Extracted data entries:
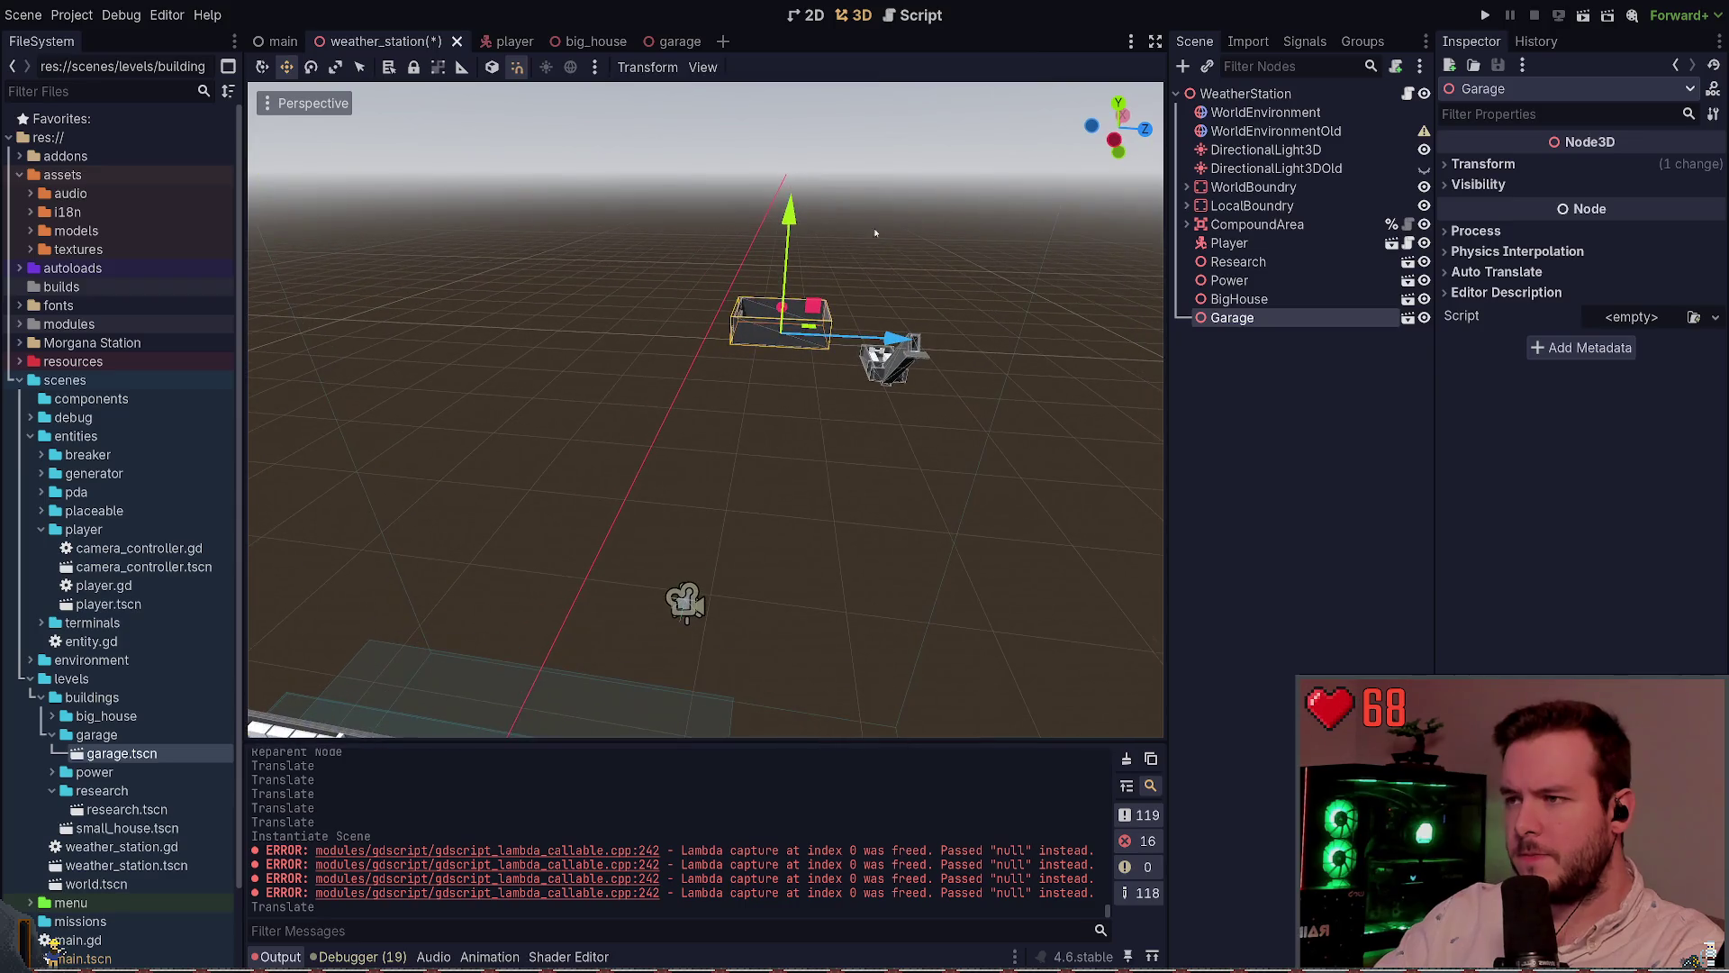
mouse_move(809, 333)
mouse_down()
mouse_move(744, 383)
mouse_move(827, 380)
mouse_move(824, 416)
mouse_move(838, 378)
mouse_move(847, 414)
mouse_up()
Rotate the Garage 60°, undo a stray move, and save weather_station
key(e)
key(w)
key(ctrl+s)
key(ctrl+z)
click(853, 455)
key(ctrl+s)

Activity
Keep every word of the records above exactly, and return them with no pictures.

Result
mouse_move(809, 333)
mouse_down()
mouse_move(744, 383)
mouse_move(827, 380)
mouse_move(824, 416)
mouse_move(838, 378)
mouse_move(847, 414)
mouse_up()
Rotate the Garage 60°, undo a stray move, and save weather_station
key(e)
key(w)
key(ctrl+s)
key(ctrl+z)
click(853, 455)
key(ctrl+s)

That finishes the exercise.